Seriously, ping me on IRC. I'm running a sizeable GitLab operation for my Department. There's no reason at all we couldn't overload one of the existing linode hosts with a local install of GitLab. The latest version of GitLab even has api calls to import an entire project from GitHub, making things relatively painless.
My VMS box beat up your Windows box.
(Score: 2) by The Mighty Buzzard on Monday February 08 2016, @09:46PM
Nifty. Have to get my case made to the higher-ups first though.
My rights don't end where your fear begins.
(Score: 0) by Anonymous Coward on Tuesday February 09 2016, @06:15AM
Also take a look at Gitblit. It's like a tiny GitHub written in Java. I used it at my last job and it was great.

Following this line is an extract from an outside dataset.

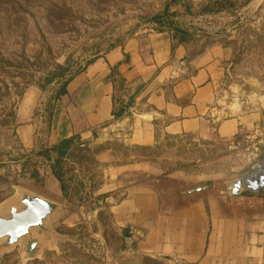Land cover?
Returning a JSON list of instances; mask_svg holds the SVG:
<instances>
[{"label":"rangeland","instance_id":"1","mask_svg":"<svg viewBox=\"0 0 264 264\" xmlns=\"http://www.w3.org/2000/svg\"><path fill=\"white\" fill-rule=\"evenodd\" d=\"M179 1L182 8L187 4L186 0H0V216H7V207L16 205L23 193L56 204L43 229L34 228L29 236L0 249V264H185L142 256L124 246L108 212L109 193L94 148L78 142L60 159L61 188L53 174L57 153L46 142L55 85L40 89L36 84L38 63L67 64L75 70L137 33L169 28L175 34L174 29L181 31L191 22L216 33L227 48L224 84L232 87L231 93L249 104L263 95L264 16L257 10L238 9L246 0H207L199 9H171ZM204 7L208 10L202 12ZM195 11L198 14L193 15ZM263 125L264 118L258 126ZM25 138L32 139L30 147L23 145ZM256 143L249 131L214 143L165 138L146 149L119 144L113 148L120 159H144L162 174L180 171L226 197L225 188L264 159L261 145L254 149ZM158 186L184 189L173 180ZM249 194L239 196L254 197ZM257 195L262 197L264 191ZM246 205L234 207L259 208L255 199ZM31 240L37 246L26 253Z\"/></svg>","mask_w":264,"mask_h":264},{"label":"crops","instance_id":"2","mask_svg":"<svg viewBox=\"0 0 264 264\" xmlns=\"http://www.w3.org/2000/svg\"><path fill=\"white\" fill-rule=\"evenodd\" d=\"M186 1L171 9H199L207 0ZM238 9L264 16V0H246ZM200 27L189 22L181 27L183 35L169 28L137 33L94 56L53 104L46 142L72 139L74 146L95 149L108 212L128 249L185 264H264V195L245 199L229 195L226 187V197L218 196L199 179L180 171L162 174L135 156L120 159L113 148L146 149L165 138L225 141L263 120L264 94L249 104L231 93L224 84L228 50L216 33ZM118 78L124 86L116 92ZM115 95L127 105L116 118ZM22 142L32 145L31 138ZM166 180L184 189L159 188ZM250 199L258 202L257 210L234 207L248 206Z\"/></svg>","mask_w":264,"mask_h":264},{"label":"water","instance_id":"3","mask_svg":"<svg viewBox=\"0 0 264 264\" xmlns=\"http://www.w3.org/2000/svg\"><path fill=\"white\" fill-rule=\"evenodd\" d=\"M261 163H264V159ZM260 164L253 166L252 170L258 169ZM227 191L232 196L244 191L258 194L259 191H264V174L253 176L249 173L230 183ZM7 208L8 215L0 216V249L8 248L22 237L29 236L34 228L43 229L44 219L55 211L56 204L43 197L23 193L16 198V205H9ZM36 246L37 241H29L25 252H30Z\"/></svg>","mask_w":264,"mask_h":264},{"label":"trees","instance_id":"4","mask_svg":"<svg viewBox=\"0 0 264 264\" xmlns=\"http://www.w3.org/2000/svg\"><path fill=\"white\" fill-rule=\"evenodd\" d=\"M206 7L202 8L201 11H207ZM175 35H178L181 33L183 35L184 33L182 31H178L177 29H174ZM120 46V45H119ZM115 46H112L110 48H113ZM109 48V49H110ZM108 50V49H107ZM91 59L87 60L86 63H88ZM27 61V60H25ZM28 62V61H27ZM38 70L40 71V74L38 77H36V84L40 89H44L46 86L55 85V90L53 94V100L56 101L61 96L66 94V86L68 82L72 79V77L78 73L80 70L83 69V67L77 68L75 70H72L70 65L67 64H59V63H38ZM124 86V80L122 78H118L115 80V91L118 92L122 87ZM113 101L115 104V109L113 111V116L116 118L121 111H123L127 105H123L118 97V95H115L113 97ZM50 110L48 111L50 115ZM74 148L72 139H67L59 143L58 145L52 146L51 151L54 153H57V156L54 160V166L55 169H53L54 176L59 180L61 183V188H63V183L61 180V169L59 167L60 159L68 155V152H70Z\"/></svg>","mask_w":264,"mask_h":264},{"label":"built area","instance_id":"5","mask_svg":"<svg viewBox=\"0 0 264 264\" xmlns=\"http://www.w3.org/2000/svg\"><path fill=\"white\" fill-rule=\"evenodd\" d=\"M252 137L257 138L259 144L256 143L257 146H255V150L258 151V145H261V149L259 150L260 153H264V125L263 126H257L252 131Z\"/></svg>","mask_w":264,"mask_h":264},{"label":"flooded vegetation","instance_id":"6","mask_svg":"<svg viewBox=\"0 0 264 264\" xmlns=\"http://www.w3.org/2000/svg\"><path fill=\"white\" fill-rule=\"evenodd\" d=\"M251 173L253 176H256L258 174H264V163H261L258 169L253 170Z\"/></svg>","mask_w":264,"mask_h":264}]
</instances>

(Score: 3, Interesting) by jmorris on Tuesday February 09 2016, @01:33AM
The latest version of GitLab even has api calls to import an entire project from GitHub, making things relatively painless.
You know what would be totally awesome? If an import routine could be beefed up to allow easy tracking of a project to make forking as easy as moving.
Picture it. Project gets Entered, CoC adopted. The smart ones simply fork while continuing to track all patches from the original project, perhaps even their bugtracker as well. Begin discussions on a new mailing list but remain subscribed to the old one so they see all issues being debated. But only one way, zero goes back. Think of it as a one way fork due to CoC in exactly the same way as a license conflict can cause. For example OpenOffice.org -> LibreOffice where patches in LibreOffice can't go backward because of GPL not being backward compatible with the BSD license of OO.o. If the original CoC infected branch backports the new fork's changes they surrender because badthinkers are contributing code. Users won't care and will see the fork as having everything the original has (except perhaps the name) and tend to prefer it. Once distros begin pointing at the fork you can put a fork in the infected site.
Eventually the two would diverge to a point where tracking the original changes and bug reports would become more problem than benefit but if the fork were timed to a burst of development from the forking devels the original could be eliminated before it became a problem. A few public examples should suffice to put an end to the CoC scam.
(Score: 2) by AudioGuy on Tuesday February 09 2016, @04:24AM
This has been my position, and I argued for it unsuccessfully, since before we put code on github. I didn't know mechanicjay was using it at that time.
So that is two admins and our most prolific programmer on board. :-)
(Score: 1) by mechanicjay on Tuesday February 09 2016, @09:40AM
Though honestly, if we take the position that we're abandoning GitHub because of their CoC, GitLab is a steaming pile of RoR -- which has it's own issues with CoCs. So, with GitHub, is it the CoC, or the looney tunes shenanigans in general?
My VMS box beat up your Windows box.